■ EXERCISE BRIEF ■
Return verbatim the part of the notebook excerpt below, starting with "# evaluate the" and going on through "input_ids = batch['input_ids'].to(device)".

Emotion Intensity Pearson Score: 0.061023749641554055
Emotional Polarity Pearson Score: 0.08659075659901935
Empathy Pearson Score: 0.14882440724852586
Average Pearson Score: 0.09881297116303307


In [75]:
#use goldstandard test data
test_data = pd.read_csv('drive/My Drive/goldstandard_CONVT.csv',on_bad_lines='skip')

In [76]:
for col in ['Emotion', 'EmotionalPolarity', 'Empathy']:
    test_data[col] = pd.to_numeric(test_data[col], errors='coerce')

test_data = test_data.dropna(subset=['Emotion', 'EmotionalPolarity', 'Empathy']).reset_index(drop=True)

test_dataset = ConversationDataset(test_data, tokenizer)
test_loader = DataLoader(test_dataset, batch_size=16, shuffle=False)

# evaluate the model on the test set
lstm_attention_model.eval()
test_predictions = []
test_labels = []

In [77]:
with torch.no_grad():
    for batch in test_loader:
        input_ids = batch['input_ids'].to(device)

■ DATA SHOWN ■
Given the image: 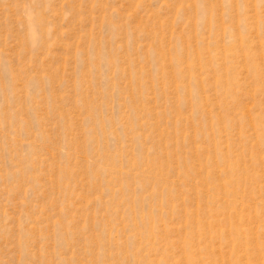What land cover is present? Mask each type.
<instances>
[{
    "label": "rangeland",
    "instance_id": "obj_1",
    "mask_svg": "<svg viewBox=\"0 0 264 264\" xmlns=\"http://www.w3.org/2000/svg\"><path fill=\"white\" fill-rule=\"evenodd\" d=\"M0 264H264V0H0Z\"/></svg>",
    "mask_w": 264,
    "mask_h": 264
}]
</instances>
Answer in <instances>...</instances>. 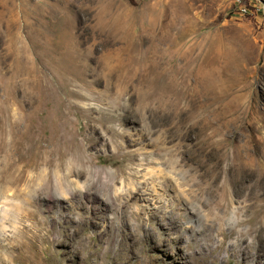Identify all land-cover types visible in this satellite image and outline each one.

■ FINAL RESULT ■
# evaluate the model on the test set
lstm_attention_model.eval()
test_predictions = []
test_labels = []

In [77]:
with torch.no_grad():
    for batch in test_loader:
        input_ids = batch['input_ids'].to(device)